EXERCISE DESCRIPTION: Here the job is to print all of the entries below verbatim and leave out any picture.

Page images and extracted text
---

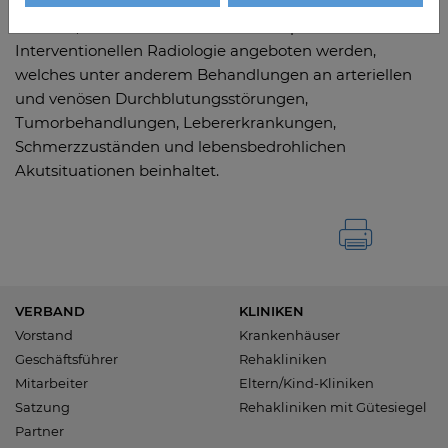
Durch die Expertise des 38-Jährigen, so die Segeberger
Kliniken, kann ab sofort das Gesamtspektrum der
Interventionellen Radiologie angeboten werden,
welches unter anderem Behandlungen an arteriellen
und venösen Durchblutungsstörungen,
Tumorbehandlungen, Lebererkrankungen,
Schmerzzuständen und lebensbedrohlichen
Akutsituationen beinhaltet.
VERBAND
KLINIKEN
Vorstand
Krankenhäuser
Geschäftsführer
Rehakliniken
Mitarbeiter
Eltern/Kind-Kliniken
Satzung
Rehakliniken mit Gütesiegel
Partner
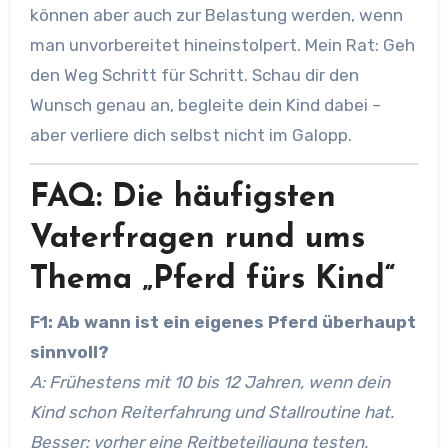
können aber auch zur Belastung werden, wenn
man unvorbereitet hineinstolpert. Mein Rat: Geh
den Weg Schritt für Schritt. Schau dir den
Wunsch genau an, begleite dein Kind dabei –
aber verliere dich selbst nicht im Galopp.
FAQ: Die häufigsten
Vaterfragen rund ums
Thema „Pferd fürs Kind“
F1: Ab wann ist ein eigenes Pferd überhaupt
sinnvoll?
A: Frühestens mit 10 bis 12 Jahren, wenn dein
Kind schon Reiterfahrung und Stallroutine hat.
Besser: vorher eine Reitbeteiligung testen.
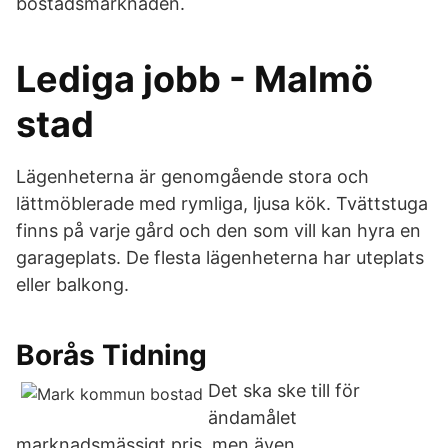
bostadsmarknaden.
Lediga jobb - Malmö
stad
Lägenheterna är genomgående stora och
lättmöblerade med rymliga, ljusa kök. Tvättstuga
finns på varje gård och den som vill kan hyra en
garageplats. De flesta lägenheterna har uteplats
eller balkong.
Borås Tidning
Det ska ske till för
ändamålet
marknadsmässigt pris, men även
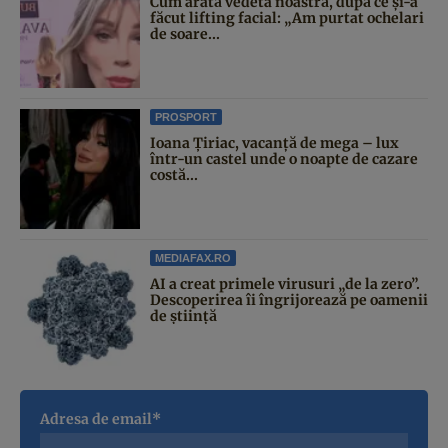
Cum arată vedeta noastră, după ce și-a
făcut lifting facial: „Am purtat ochelari
de soare...
PROSPORT
Ioana Țiriac, vacanță de mega – lux
într-un castel unde o noapte de cazare
costă...
MEDIAFAX.RO
AI a creat primele virusuri „de la zero”.
Descoperirea îi îngrijorează pe oamenii
de știință
Adresa de email*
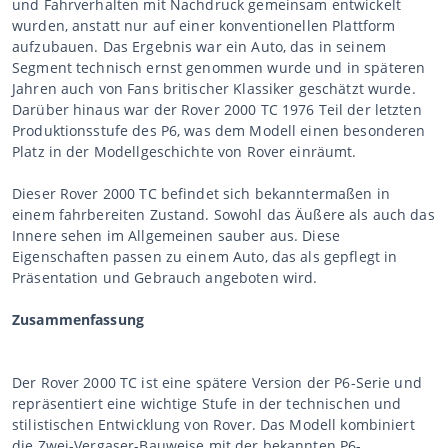
und Fahrverhalten mit Nachdruck gemeinsam entwickelt
wurden, anstatt nur auf einer konventionellen Plattform
aufzubauen. Das Ergebnis war ein Auto, das in seinem
Segment technisch ernst genommen wurde und in späteren
Jahren auch von Fans britischer Klassiker geschätzt wurde.
Darüber hinaus war der Rover 2000 TC 1976 Teil der letzten
Produktionsstufe des P6, was dem Modell einen besonderen
Platz in der Modellgeschichte von Rover einräumt.
Dieser Rover 2000 TC befindet sich bekanntermaßen in
einem fahrbereiten Zustand. Sowohl das Äußere als auch das
Innere sehen im Allgemeinen sauber aus. Diese
Eigenschaften passen zu einem Auto, das als gepflegt in
Präsentation und Gebrauch angeboten wird.
Zusammenfassung
Der Rover 2000 TC ist eine spätere Version der P6-Serie und
repräsentiert eine wichtige Stufe in der technischen und
stilistischen Entwicklung von Rover. Das Modell kombiniert
die Zwei-Vergaser-Bauweise mit der bekannten P6-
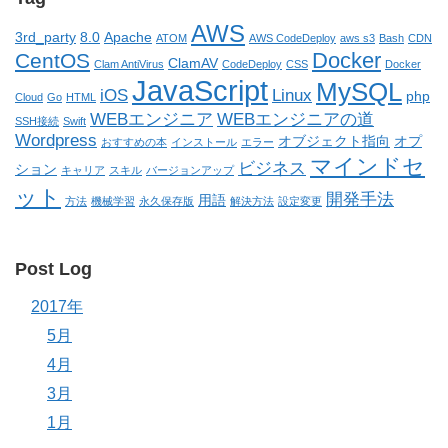
AWS
3rd_party
8.0
Apache
ATOM
AWS CodeDeploy
aws s3
Bash
CDN
Docker
CentOS
ClamAV
Clam AntiVirus
CodeDeploy
CSS
Docker
JavaScript
MySQL
iOS
Linux
php
Cloud
Go
HTML
WEBエンジニア
WEBエンジニアの道
SSH接続
Swift
Wordpress
オブジェクト指向
オプ
おすすめの本
インストール
エラー
マインドセ
ビジネス
ション
キャリア
スキル
バージョンアップ
ット
開発手法
用語
方法
機械学習
永久保存版
解決方法
設定変更
Post Log
2017年
5月
4月
3月
1月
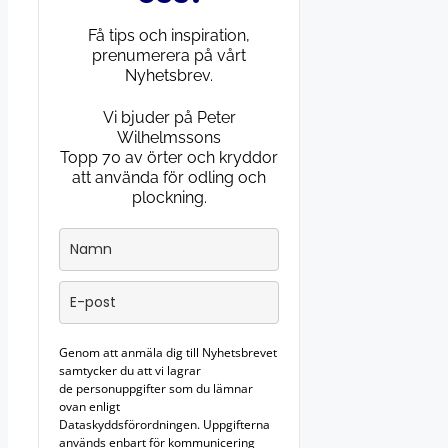
Få tips och inspiration,
prenumerera på vårt
Nyhetsbrev.
Vi bjuder på Peter
Wilhelmssons
Topp 70 av örter och kryddor
att använda för odling och
plockning.
Genom att anmäla dig till Nyhetsbrevet
samtycker du att vi lagrar
de personuppgifter som du lämnar
ovan enligt
Dataskyddsförordningen. Uppgifterna
används enbart för kommunicering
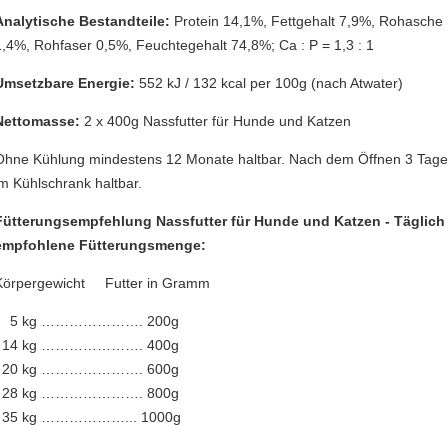
Analytische Bestandteile:
Protein 14,1%, Fettgehalt 7,9%, Rohasche
1,4%, Rohfaser 0,5%, Feuchtegehalt 74,8%; Ca : P = 1,3 : 1
Umsetzbare Energie:
552 kJ / 132 kcal per 100g (nach Atwater)
Nettomasse:
2 x 400g Nassfutter für Hunde und Katzen
Ohne Kühlung mindestens 12 Monate haltbar. Nach dem Öffnen 3 Tag
im Kühlschrank haltbar.
Fütterungsempfehlung Nassfutter für Hunde und Katzen - Täglich
empfohlene Fütterungsmenge:
Körpergewicht Futter in Gramm
5 kg …………………. 200g
14 kg …………………. 400g
20 kg …………………. 600g
28 kg …………………. 800g
35 kg ………………... 1000g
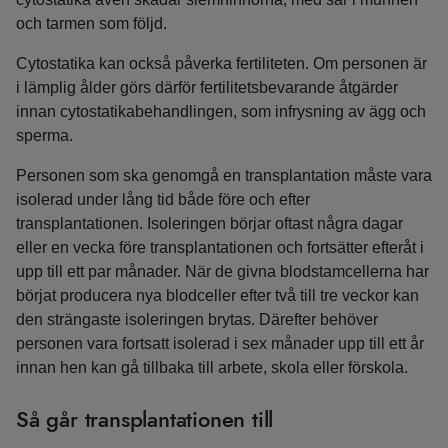
och tarmen som följd.
Cytostatika kan också påverka fertiliteten. Om personen är
i lämplig ålder görs därför fertilitetsbevarande åtgärder
innan cytostatikabehandlingen, som infrysning av ägg och
sperma.
Personen som ska genomgå en transplantation måste vara
isolerad under lång tid både före och efter
transplantationen. Isoleringen börjar oftast några dagar
eller en vecka före transplantationen och fortsätter efteråt i
upp till ett par månader. När de givna blodstamcellerna har
börjat producera nya blodceller efter två till tre veckor kan
den strängaste isoleringen brytas. Därefter behöver
personen vara fortsatt isolerad i sex månader upp till ett år
innan hen kan gå tillbaka till arbete, skola eller förskola.
Så går transplantationen till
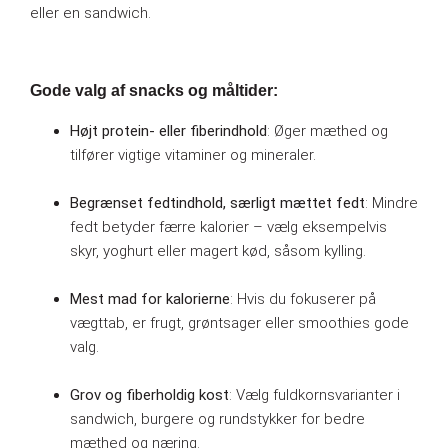
eller en sandwich.
Gode valg af snacks og måltider:
Højt protein- eller fiberindhold
: Øger mæthed og
tilfører vigtige vitaminer og mineraler.
Begrænset fedtindhold, særligt mættet fedt
: Mindre
fedt betyder færre kalorier – vælg eksempelvis
skyr, yoghurt eller magert kød, såsom kylling.
Mest mad for kalorierne
: Hvis du fokuserer på
vægttab, er frugt, grøntsager eller smoothies gode
valg.
Grov og fiberholdig kost
: Vælg fuldkornsvarianter i
sandwich, burgere og rundstykker for bedre
mæthed og næring.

---

SOLUTION FOR THIS PROBLEM:
Durch die Expertise des 38-Jährigen, so die Segeberger
Kliniken, kann ab sofort das Gesamtspektrum der
Interventionellen Radiologie angeboten werden,
welches unter anderem Behandlungen an arteriellen
und venösen Durchblutungsstörungen,
Tumorbehandlungen, Lebererkrankungen,
Schmerzzuständen und lebensbedrohlichen
Akutsituationen beinhaltet.
VERBAND
KLINIKEN
Vorstand
Krankenhäuser
Geschäftsführer
Rehakliniken
Mitarbeiter
Eltern/Kind-Kliniken
Satzung
Rehakliniken mit Gütesiegel
Partner
können aber auch zur Belastung werden, wenn
man unvorbereitet hineinstolpert. Mein Rat: Geh
den Weg Schritt für Schritt. Schau dir den
Wunsch genau an, begleite dein Kind dabei –
aber verliere dich selbst nicht im Galopp.
FAQ: Die häufigsten
Vaterfragen rund ums
Thema „Pferd fürs Kind“
F1: Ab wann ist ein eigenes Pferd überhaupt
sinnvoll?
A: Frühestens mit 10 bis 12 Jahren, wenn dein
Kind schon Reiterfahrung und Stallroutine hat.
Besser: vorher eine Reitbeteiligung testen.
bostadsmarknaden.
Lediga jobb - Malmö
stad
Lägenheterna är genomgående stora och
lättmöblerade med rymliga, ljusa kök. Tvättstuga
finns på varje gård och den som vill kan hyra en
garageplats. De flesta lägenheterna har uteplats
eller balkong.
Borås Tidning
Det ska ske till för
ändamålet
marknadsmässigt pris, men även
Cum arată vedeta noastră, după ce și-a
făcut lifting facial: „Am purtat ochelari
de soare...
PROSPORT
Ioana Țiriac, vacanță de mega – lux
într-un castel unde o noapte de cazare
costă...
MEDIAFAX.RO
AI a creat primele virusuri „de la zero”.
Descoperirea îi îngrijorează pe oamenii
de știință
Adresa de email*
und Fahrverhalten mit Nachdruck gemeinsam entwickelt
wurden, anstatt nur auf einer konventionellen Plattform
aufzubauen. Das Ergebnis war ein Auto, das in seinem
Segment technisch ernst genommen wurde und in späteren
Jahren auch von Fans britischer Klassiker geschätzt wurde.
Darüber hinaus war der Rover 2000 TC 1976 Teil der letzten
Produktionsstufe des P6, was dem Modell einen besonderen
Platz in der Modellgeschichte von Rover einräumt.
Dieser Rover 2000 TC befindet sich bekanntermaßen in
einem fahrbereiten Zustand. Sowohl das Äußere als auch das
Innere sehen im Allgemeinen sauber aus. Diese
Eigenschaften passen zu einem Auto, das als gepflegt in
Präsentation und Gebrauch angeboten wird.
Zusammenfassung
Der Rover 2000 TC ist eine spätere Version der P6-Serie und
repräsentiert eine wichtige Stufe in der technischen und
stilistischen Entwicklung von Rover. Das Modell kombiniert
die Zwei-Vergaser-Bauweise mit der bekannten P6-
AWS
3rd_party
8.0
Apache
ATOM
AWS CodeDeploy
aws s3
Bash
CDN
Docker
CentOS
ClamAV
Clam AntiVirus
CodeDeploy
CSS
Docker
JavaScript
MySQL
iOS
Linux
php
Cloud
Go
HTML
WEBエンジニア
WEBエンジニアの道
SSH接続
Swift
Wordpress
オブジェクト指向
オプ
おすすめの本
インストール
エラー
マインドセ
ビジネス
ション
キャリア
スキル
バージョンアップ
ット
開発手法
用語
方法
機械学習
永久保存版
解決方法
設定変更
Post Log
2017年
5月
4月
3月
1月
Få tips och inspiration,
prenumerera på vårt
Nyhetsbrev.
Vi bjuder på Peter
Wilhelmssons
Topp 70 av örter och kryddor
att använda för odling och
plockning.
Genom att anmäla dig till Nyhetsbrevet
samtycker du att vi lagrar
de personuppgifter som du lämnar
ovan enligt
Dataskyddsförordningen. Uppgifterna
används enbart för kommunicering
Analytische Bestandteile:
Protein 14,1%, Fettgehalt 7,9%, Rohasche
1,4%, Rohfaser 0,5%, Feuchtegehalt 74,8%; Ca : P = 1,3 : 1
Umsetzbare Energie:
552 kJ / 132 kcal per 100g (nach Atwater)
Nettomasse:
2 x 400g Nassfutter für Hunde und Katzen
Ohne Kühlung mindestens 12 Monate haltbar. Nach dem Öffnen 3 Tag
im Kühlschrank haltbar.
Fütterungsempfehlung Nassfutter für Hunde und Katzen - Täglich
empfohlene Fütterungsmenge:
Körpergewicht Futter in Gramm
5 kg …………………. 200g
14 kg …………………. 400g
20 kg …………………. 600g
28 kg …………………. 800g
35 kg ………………... 1000g
och tarmen som följd.
Cytostatika kan också påverka fertiliteten. Om personen är
i lämplig ålder görs därför fertilitetsbevarande åtgärder
innan cytostatikabehandlingen, som infrysning av ägg och
sperma.
Personen som ska genomgå en transplantation måste vara
isolerad under lång tid både före och efter
transplantationen. Isoleringen börjar oftast några dagar
eller en vecka före transplantationen och fortsätter efteråt i
upp till ett par månader. När de givna blodstamcellerna har
börjat producera nya blodceller efter två till tre veckor kan
den strängaste isoleringen brytas. Därefter behöver
personen vara fortsatt isolerad i sex månader upp till ett år
innan hen kan gå tillbaka till arbete, skola eller förskola.
Så går transplantationen till
eller en sandwich.
Gode valg af snacks og måltider:
Højt protein- eller fiberindhold
: Øger mæthed og
tilfører vigtige vitaminer og mineraler.
Begrænset fedtindhold, særligt mættet fedt
: Mindre
fedt betyder færre kalorier – vælg eksempelvis
skyr, yoghurt eller magert kød, såsom kylling.
Mest mad for kalorierne
: Hvis du fokuserer på
vægttab, er frugt, grøntsager eller smoothies gode
valg.
Grov og fiberholdig kost
: Vælg fuldkornsvarianter i
sandwich, burgere og rundstykker for bedre
mæthed og næring.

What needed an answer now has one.